Object state change records:
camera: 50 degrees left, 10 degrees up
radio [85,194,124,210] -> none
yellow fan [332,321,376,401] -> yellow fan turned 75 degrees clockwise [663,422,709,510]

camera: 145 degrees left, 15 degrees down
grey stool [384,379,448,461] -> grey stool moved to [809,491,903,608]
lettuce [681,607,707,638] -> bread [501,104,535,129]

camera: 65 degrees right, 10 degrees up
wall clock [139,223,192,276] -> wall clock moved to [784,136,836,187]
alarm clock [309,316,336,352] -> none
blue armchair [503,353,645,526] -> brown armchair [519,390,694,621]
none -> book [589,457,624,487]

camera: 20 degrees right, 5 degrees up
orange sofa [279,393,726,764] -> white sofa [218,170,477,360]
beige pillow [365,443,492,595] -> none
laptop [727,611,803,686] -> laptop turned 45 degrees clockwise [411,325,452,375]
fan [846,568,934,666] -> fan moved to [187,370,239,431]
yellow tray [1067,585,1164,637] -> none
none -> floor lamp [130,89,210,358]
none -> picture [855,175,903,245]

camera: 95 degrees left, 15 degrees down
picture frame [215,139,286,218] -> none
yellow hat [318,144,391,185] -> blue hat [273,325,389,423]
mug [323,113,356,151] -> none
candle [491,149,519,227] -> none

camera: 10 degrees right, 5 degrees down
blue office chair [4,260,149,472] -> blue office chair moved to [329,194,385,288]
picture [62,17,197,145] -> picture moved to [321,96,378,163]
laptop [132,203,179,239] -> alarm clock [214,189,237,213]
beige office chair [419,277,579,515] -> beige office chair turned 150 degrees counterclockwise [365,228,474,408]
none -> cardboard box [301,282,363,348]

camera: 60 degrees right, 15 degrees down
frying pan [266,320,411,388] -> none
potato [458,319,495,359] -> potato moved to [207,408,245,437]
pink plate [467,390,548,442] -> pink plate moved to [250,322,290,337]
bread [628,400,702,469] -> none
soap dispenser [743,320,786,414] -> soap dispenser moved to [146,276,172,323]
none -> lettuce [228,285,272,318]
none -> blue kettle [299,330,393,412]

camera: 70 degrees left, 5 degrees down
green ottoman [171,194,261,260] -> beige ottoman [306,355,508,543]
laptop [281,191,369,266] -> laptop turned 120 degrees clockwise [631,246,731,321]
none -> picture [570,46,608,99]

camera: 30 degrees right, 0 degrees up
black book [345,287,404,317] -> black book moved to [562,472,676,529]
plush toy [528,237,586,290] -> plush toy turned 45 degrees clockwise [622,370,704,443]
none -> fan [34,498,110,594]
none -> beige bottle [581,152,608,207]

◆ **Task brief**
Return every line holding the word "turned" from the records.

◆ **Answer to the exercise**
yellow fan [332,321,376,401] -> yellow fan turned 75 degrees clockwise [663,422,709,510]
laptop [727,611,803,686] -> laptop turned 45 degrees clockwise [411,325,452,375]
beige office chair [419,277,579,515] -> beige office chair turned 150 degrees counterclockwise [365,228,474,408]
laptop [281,191,369,266] -> laptop turned 120 degrees clockwise [631,246,731,321]
plush toy [528,237,586,290] -> plush toy turned 45 degrees clockwise [622,370,704,443]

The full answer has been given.